- **Work to be completed**
Reproduce the lines verbatim, from the first line through the line with "List the series in order of their peak value, lowest", both included.

- **Records to process**
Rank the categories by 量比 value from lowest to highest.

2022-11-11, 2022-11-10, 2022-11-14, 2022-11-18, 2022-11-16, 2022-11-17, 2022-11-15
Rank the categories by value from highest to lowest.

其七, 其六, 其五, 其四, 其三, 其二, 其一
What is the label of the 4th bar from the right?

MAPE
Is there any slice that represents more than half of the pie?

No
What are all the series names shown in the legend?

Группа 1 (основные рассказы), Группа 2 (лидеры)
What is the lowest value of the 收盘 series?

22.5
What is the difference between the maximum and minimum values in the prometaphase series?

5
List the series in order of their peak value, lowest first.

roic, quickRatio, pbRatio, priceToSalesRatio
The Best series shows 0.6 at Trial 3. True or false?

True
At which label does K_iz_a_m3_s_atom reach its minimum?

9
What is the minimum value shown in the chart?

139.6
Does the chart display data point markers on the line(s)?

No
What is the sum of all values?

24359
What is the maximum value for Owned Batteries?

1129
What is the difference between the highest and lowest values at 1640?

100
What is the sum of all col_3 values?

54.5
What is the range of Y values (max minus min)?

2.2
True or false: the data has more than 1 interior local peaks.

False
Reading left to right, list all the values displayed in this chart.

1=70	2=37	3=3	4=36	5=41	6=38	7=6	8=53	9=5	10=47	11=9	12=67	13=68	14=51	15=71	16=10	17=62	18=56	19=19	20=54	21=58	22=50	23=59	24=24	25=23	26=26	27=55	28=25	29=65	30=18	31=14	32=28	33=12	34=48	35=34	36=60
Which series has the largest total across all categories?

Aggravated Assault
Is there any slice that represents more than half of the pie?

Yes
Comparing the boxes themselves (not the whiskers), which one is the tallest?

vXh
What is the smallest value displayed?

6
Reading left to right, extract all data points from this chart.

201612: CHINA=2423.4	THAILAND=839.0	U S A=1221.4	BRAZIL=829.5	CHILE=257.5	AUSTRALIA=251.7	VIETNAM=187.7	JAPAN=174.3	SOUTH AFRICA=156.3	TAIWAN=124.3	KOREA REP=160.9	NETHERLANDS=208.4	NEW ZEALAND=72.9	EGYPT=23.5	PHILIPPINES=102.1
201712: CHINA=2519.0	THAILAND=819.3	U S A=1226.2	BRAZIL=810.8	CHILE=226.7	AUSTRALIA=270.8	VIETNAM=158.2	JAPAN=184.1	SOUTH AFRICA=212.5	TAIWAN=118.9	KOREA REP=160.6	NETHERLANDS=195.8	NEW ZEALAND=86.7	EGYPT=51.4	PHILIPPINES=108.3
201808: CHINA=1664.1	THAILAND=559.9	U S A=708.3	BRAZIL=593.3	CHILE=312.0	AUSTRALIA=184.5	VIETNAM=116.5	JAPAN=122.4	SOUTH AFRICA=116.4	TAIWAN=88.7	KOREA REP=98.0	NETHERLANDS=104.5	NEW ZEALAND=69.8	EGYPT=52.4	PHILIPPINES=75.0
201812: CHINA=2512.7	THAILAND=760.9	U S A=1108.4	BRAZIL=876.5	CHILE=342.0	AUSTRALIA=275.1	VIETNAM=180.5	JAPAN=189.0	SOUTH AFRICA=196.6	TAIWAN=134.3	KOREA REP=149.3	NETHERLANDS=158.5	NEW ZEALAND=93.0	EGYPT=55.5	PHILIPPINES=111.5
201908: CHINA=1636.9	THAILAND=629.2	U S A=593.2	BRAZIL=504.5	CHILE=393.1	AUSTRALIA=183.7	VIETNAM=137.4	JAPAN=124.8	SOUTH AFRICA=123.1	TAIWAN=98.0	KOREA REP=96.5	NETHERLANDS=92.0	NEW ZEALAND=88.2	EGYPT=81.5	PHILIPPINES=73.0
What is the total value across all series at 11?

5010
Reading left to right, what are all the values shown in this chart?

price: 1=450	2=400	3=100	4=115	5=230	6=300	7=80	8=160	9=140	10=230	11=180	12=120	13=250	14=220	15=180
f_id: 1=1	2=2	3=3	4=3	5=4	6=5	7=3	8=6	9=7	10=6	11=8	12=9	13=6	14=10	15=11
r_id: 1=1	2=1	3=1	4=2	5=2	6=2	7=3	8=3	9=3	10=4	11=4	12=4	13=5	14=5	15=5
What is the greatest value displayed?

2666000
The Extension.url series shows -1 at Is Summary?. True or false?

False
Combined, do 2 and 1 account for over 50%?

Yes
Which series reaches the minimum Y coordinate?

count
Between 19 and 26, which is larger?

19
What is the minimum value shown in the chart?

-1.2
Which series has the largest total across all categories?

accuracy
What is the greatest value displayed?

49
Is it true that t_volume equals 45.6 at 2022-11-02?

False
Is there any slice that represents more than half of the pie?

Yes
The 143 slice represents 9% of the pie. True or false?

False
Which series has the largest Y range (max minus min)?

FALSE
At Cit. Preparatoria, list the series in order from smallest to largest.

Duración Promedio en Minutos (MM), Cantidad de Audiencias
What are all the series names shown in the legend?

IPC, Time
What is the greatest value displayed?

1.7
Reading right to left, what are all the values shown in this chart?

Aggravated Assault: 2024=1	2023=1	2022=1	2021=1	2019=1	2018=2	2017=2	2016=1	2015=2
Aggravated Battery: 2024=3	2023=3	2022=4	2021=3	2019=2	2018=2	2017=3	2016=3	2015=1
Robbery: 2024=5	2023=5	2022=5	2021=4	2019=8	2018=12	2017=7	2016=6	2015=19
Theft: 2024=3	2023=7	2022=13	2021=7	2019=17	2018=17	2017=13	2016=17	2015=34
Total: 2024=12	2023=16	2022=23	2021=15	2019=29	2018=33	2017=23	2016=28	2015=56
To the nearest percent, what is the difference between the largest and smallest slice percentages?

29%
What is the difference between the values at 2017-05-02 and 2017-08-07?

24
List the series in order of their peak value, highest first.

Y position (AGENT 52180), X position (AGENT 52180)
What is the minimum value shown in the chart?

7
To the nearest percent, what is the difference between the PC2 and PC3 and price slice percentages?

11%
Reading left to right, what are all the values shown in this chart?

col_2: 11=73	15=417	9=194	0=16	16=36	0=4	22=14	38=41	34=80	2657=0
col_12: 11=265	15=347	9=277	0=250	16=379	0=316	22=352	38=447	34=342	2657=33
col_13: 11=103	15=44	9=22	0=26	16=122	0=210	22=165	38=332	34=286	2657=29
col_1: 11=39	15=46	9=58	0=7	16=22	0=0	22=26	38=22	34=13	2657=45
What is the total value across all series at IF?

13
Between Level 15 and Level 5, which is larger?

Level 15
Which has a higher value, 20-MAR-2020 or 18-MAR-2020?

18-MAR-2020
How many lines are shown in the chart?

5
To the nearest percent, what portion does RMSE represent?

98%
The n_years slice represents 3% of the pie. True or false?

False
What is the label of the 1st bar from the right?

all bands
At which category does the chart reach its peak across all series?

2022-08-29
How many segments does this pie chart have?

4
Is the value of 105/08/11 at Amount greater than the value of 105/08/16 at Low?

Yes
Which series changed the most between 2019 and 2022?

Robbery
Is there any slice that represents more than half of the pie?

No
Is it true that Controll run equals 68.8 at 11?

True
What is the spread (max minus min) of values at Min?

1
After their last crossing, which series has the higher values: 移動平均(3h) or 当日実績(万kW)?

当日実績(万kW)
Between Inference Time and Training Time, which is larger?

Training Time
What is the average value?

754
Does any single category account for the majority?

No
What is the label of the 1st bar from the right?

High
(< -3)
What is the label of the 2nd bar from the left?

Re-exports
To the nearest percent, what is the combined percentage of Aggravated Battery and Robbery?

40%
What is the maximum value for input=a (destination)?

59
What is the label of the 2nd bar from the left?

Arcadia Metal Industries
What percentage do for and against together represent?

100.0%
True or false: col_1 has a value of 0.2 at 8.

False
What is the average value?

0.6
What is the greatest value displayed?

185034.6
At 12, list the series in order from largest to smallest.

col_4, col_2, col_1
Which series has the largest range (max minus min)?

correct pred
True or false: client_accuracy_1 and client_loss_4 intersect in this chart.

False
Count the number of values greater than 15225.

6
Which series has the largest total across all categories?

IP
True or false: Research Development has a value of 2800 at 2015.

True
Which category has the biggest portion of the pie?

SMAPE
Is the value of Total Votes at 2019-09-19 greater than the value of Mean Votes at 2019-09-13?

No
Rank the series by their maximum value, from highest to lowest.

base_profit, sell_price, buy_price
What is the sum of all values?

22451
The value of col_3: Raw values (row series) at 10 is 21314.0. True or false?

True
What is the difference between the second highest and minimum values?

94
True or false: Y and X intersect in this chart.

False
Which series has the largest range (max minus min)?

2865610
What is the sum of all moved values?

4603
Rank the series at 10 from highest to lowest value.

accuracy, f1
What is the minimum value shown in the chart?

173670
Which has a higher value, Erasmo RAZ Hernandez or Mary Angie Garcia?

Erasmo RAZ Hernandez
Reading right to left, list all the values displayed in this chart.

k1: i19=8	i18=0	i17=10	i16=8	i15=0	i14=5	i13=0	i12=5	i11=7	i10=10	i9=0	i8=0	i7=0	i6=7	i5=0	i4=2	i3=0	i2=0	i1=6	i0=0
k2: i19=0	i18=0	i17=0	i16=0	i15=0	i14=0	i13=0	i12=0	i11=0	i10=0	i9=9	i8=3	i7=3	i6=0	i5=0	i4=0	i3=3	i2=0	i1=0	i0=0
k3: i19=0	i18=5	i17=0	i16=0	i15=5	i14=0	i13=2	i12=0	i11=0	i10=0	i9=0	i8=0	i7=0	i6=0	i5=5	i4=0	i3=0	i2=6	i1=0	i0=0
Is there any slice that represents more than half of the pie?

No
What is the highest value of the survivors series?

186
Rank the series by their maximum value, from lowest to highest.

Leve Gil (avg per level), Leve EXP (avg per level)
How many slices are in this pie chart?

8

- **Expected answer**
Rank the categories by 量比 value from lowest to highest.

2022-11-11, 2022-11-10, 2022-11-14, 2022-11-18, 2022-11-16, 2022-11-17, 2022-11-15
Rank the categories by value from highest to lowest.

其七, 其六, 其五, 其四, 其三, 其二, 其一
What is the label of the 4th bar from the right?

MAPE
Is there any slice that represents more than half of the pie?

No
What are all the series names shown in the legend?

Группа 1 (основные рассказы), Группа 2 (лидеры)
What is the lowest value of the 收盘 series?

22.5
What is the difference between the maximum and minimum values in the prometaphase series?

5
List the series in order of their peak value, lowest first.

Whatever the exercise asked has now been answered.